Acqua su Marte: scoperti aloni di silice che svelano nuovi segreti del Pianeta Rosso
![Immagine](https://staticfanpage.akamaized.net/wp-content/uploads/sites/5/2017/02/marte.jpg)
Ricercatori del Los Alamos Laboratory (New Mexico), uno dei più grandi laboratori multidisciplinari al mondo, hanno determinato che Marte è stato ricco di acqua molto più a lungo di quanto si credesse sino ad oggi. La scoperta è stata fatta grazie a specifiche immagini catturate dal rover Curiosity, “ammartato” nel cratere Gale del pianeta rosso nell'agosto del 2012. Non sono state sufficienti le semplici fotografie, ma anche i dati elaborati dalla sofisticatissima laser-shooting Chemistry & Camera (ChemCam), un dispositivo sviluppato presso lo stesso Los Alamos National Laboratory in collaborazione con l'agenzia spaziale francese.
![Gli aloni di silice individuati da Curiosity](https://staticfanpage.akamaized.net/wp-content/uploads/sites/5/2017/05/alone2.jpg)
Le analisi hanno fatto emergere la presenza di aloni di silice dalle tonalità chiare che contrastano col colore più scuro degli elementi e delle fratture circostanti. Questi aloni sono stati scoperti a un'altitudine di circa 20/30 metri all'interno del cratere Gale, nei pressi di antichi sedimenti lacustri, e sarebbero un chiaro indizio della persistenza dell'acqua. “La concentrazione di silice – ha sottolineato l'autore principale dello studio, il professor Jens Frydenvang – è molto alta nella parte centrale degli aloni”. “Questo ci fa pensare – ha proseguito lo studioso – che la silice si sia spostata da depositi di rocce molto antichi a strati più giovani, una migrazione resa possibile solo dalla presenza di acqua”.

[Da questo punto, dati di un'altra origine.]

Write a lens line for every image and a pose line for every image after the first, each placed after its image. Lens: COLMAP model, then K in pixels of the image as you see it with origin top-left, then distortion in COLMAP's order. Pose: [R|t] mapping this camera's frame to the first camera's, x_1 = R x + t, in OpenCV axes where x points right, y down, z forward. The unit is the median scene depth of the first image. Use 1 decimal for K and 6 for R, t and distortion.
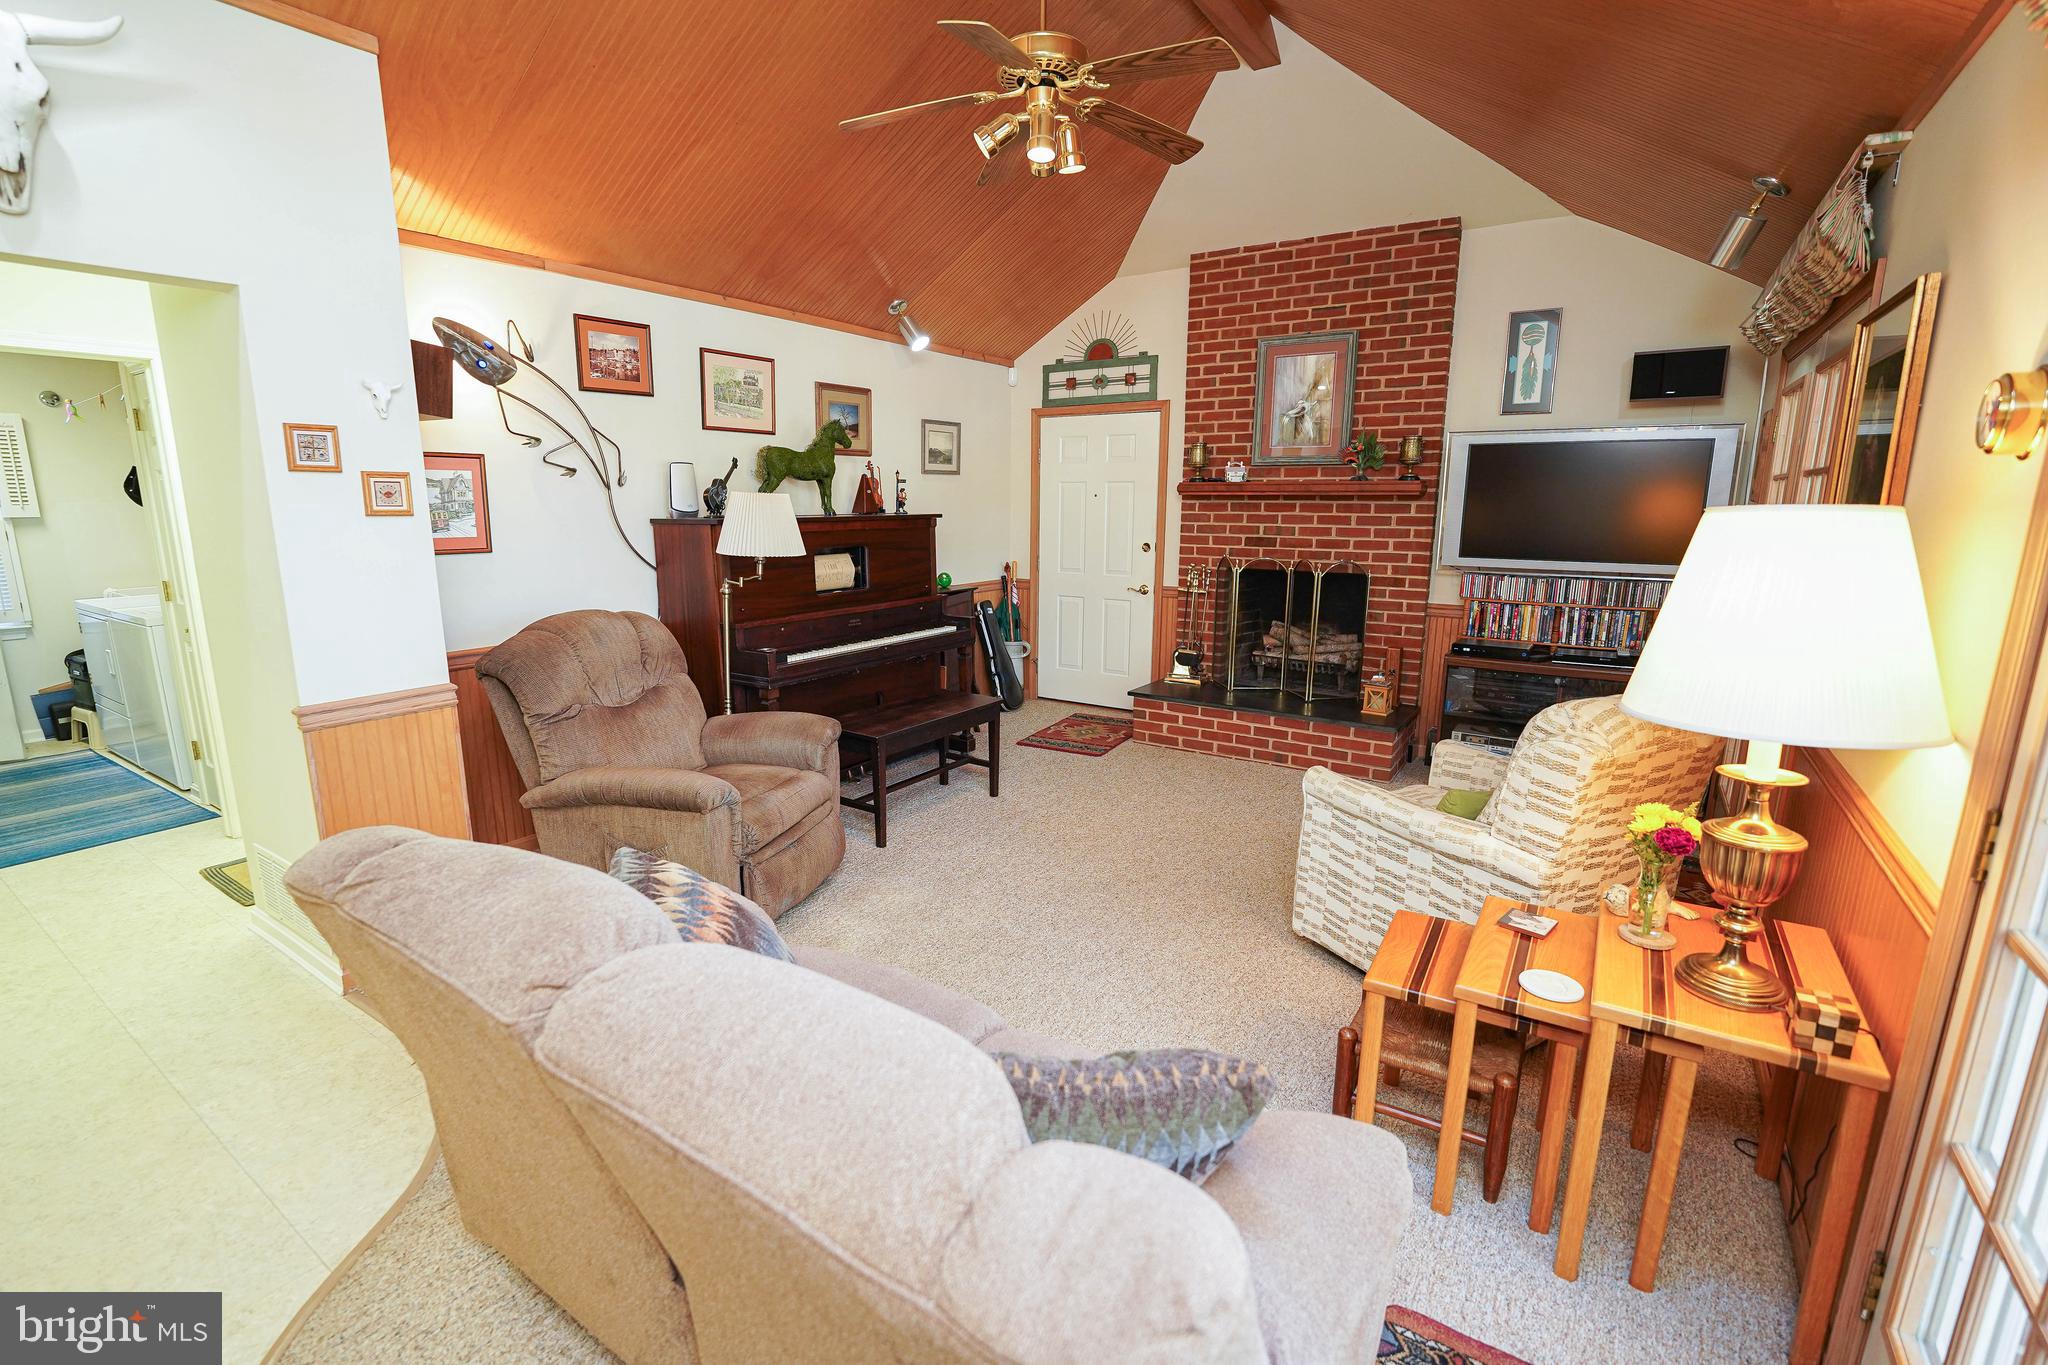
lens RADIAL K [[919.2, 0, 1041.7], [0, 919.2, 682.4], [0, 0, 1]] dist [-0.017334, -0.001229]
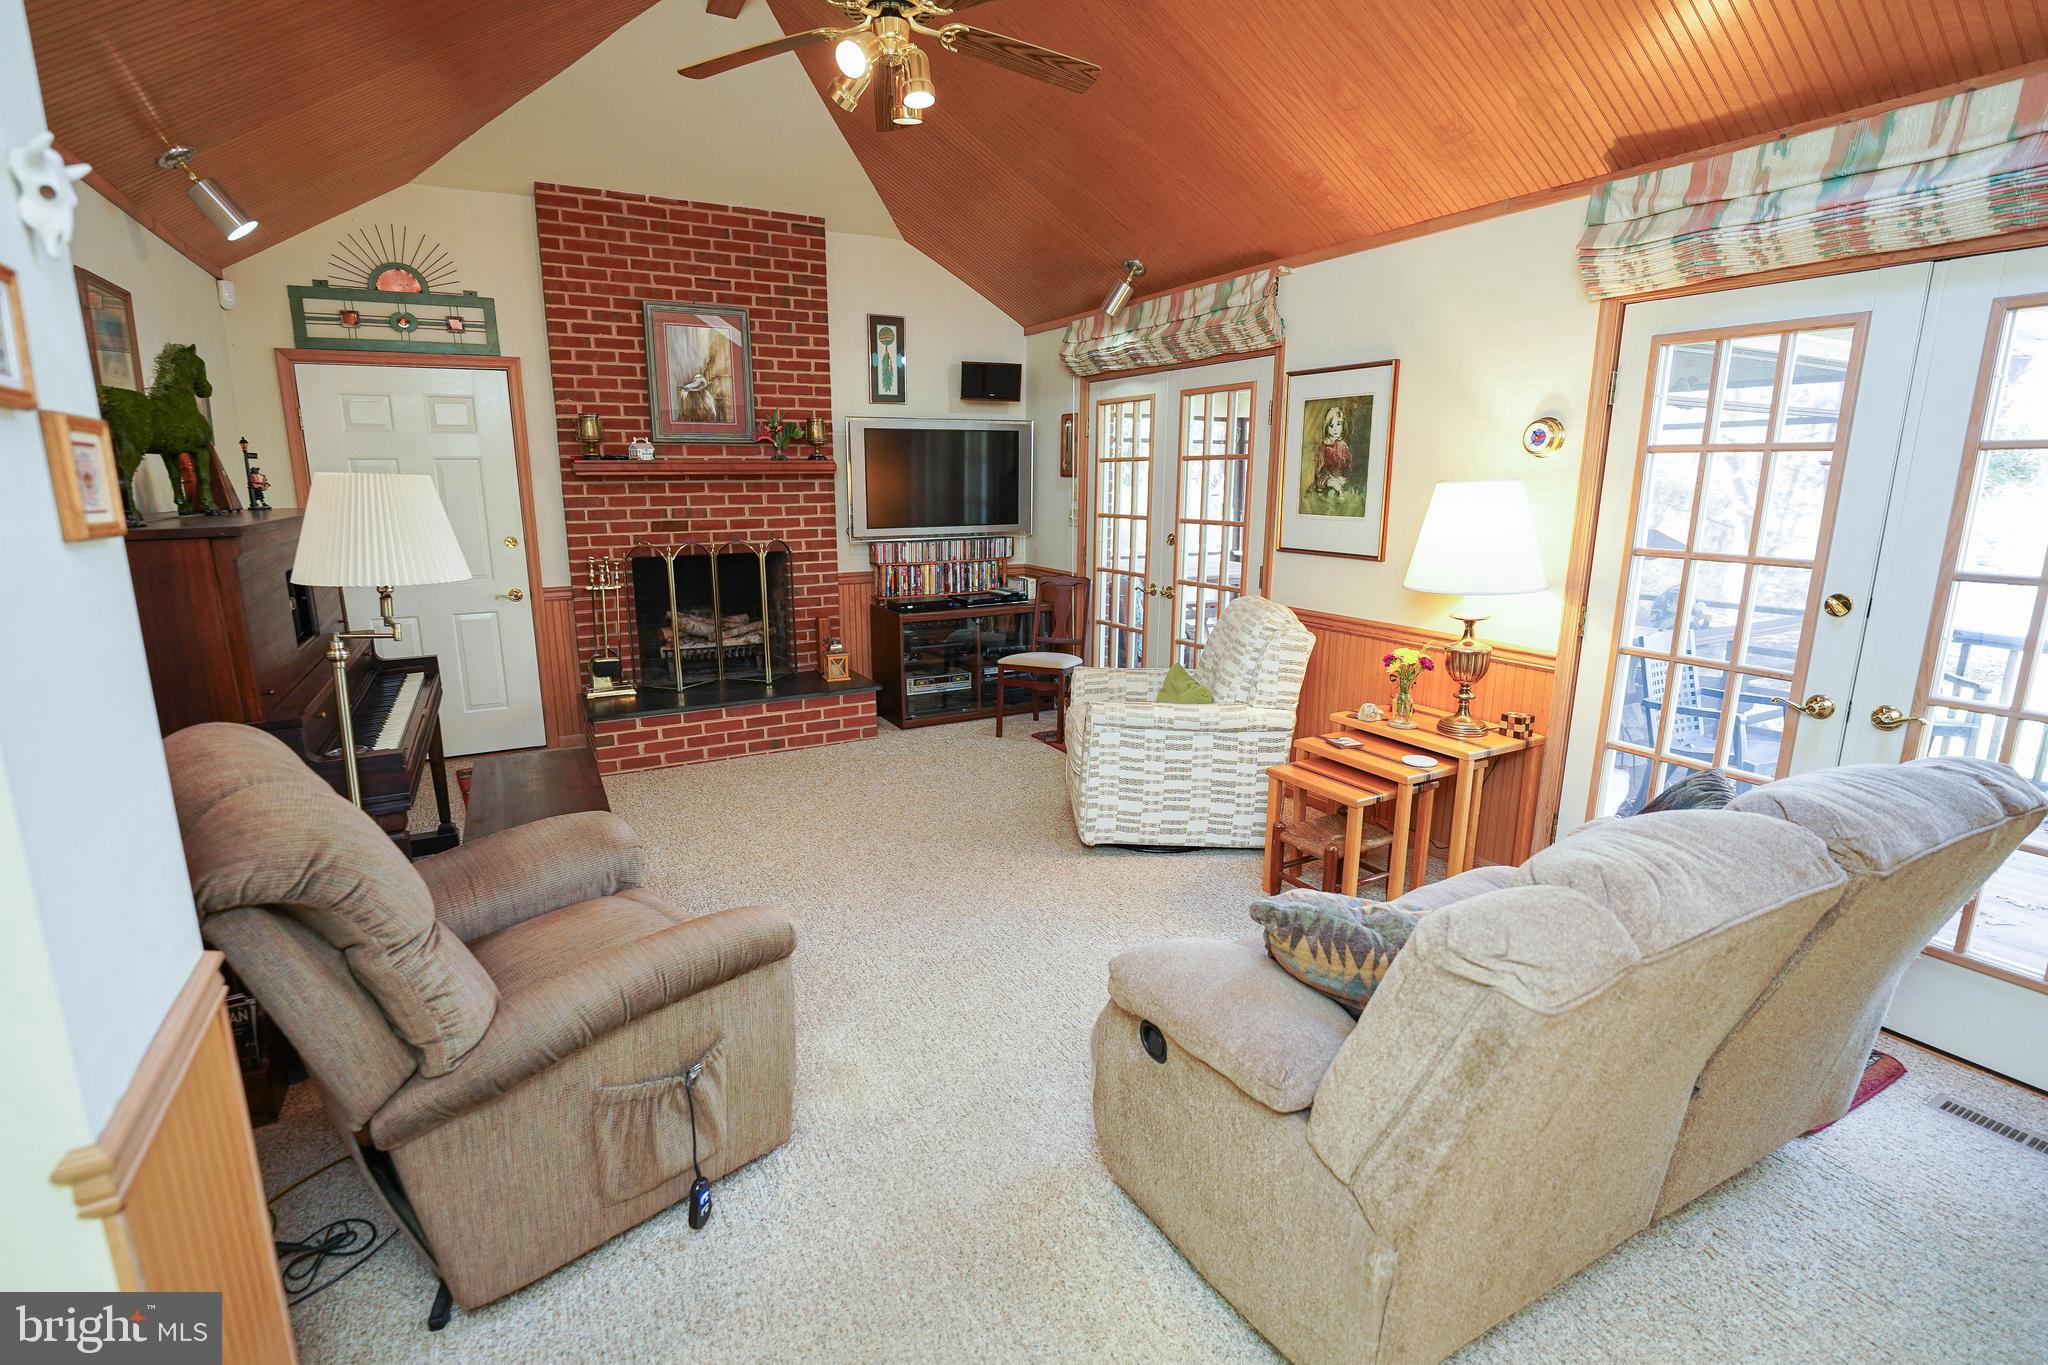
lens RADIAL K [[919.2, 0, 1024.8], [0, 919.2, 681.1], [0, 0, 1]] dist [-0.017334, -0.001229]
pose [[0.479258, -0.194454, 0.855862, -0.431364], [0.178567, 0.976355, 0.121838, -0.053869], [-0.859317, 0.094437, 0.502649, 0.268366]]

![Immagine](https://staticfanpage.akamaized.net/wp-content/uploads/sites/5/2017/05/alone1.jpg)
In pratica, anche dopo il prosciugamento del lago, l'acqua avrebbe continuato a scorrere sotto la superficie per molto tempo, lasciando la sua “firma” con questi aloni. I ricercatori sostengono dunque che una grande quantità d'acqua – che era persino potabile – sia rimasta sul fondo del cratere Gale molto più a lungo di quanto ritenuto in precedenza. “Questi dati ci permettono di espandere ulteriormente la finestra temporale in cui la vita potrebbe essere esistita su Marte”, ha sottolineato Frydenvang. I dettagli dello studio sono stati pubblicati sulla rivista scientifica specializzata Geophysical Research Letters.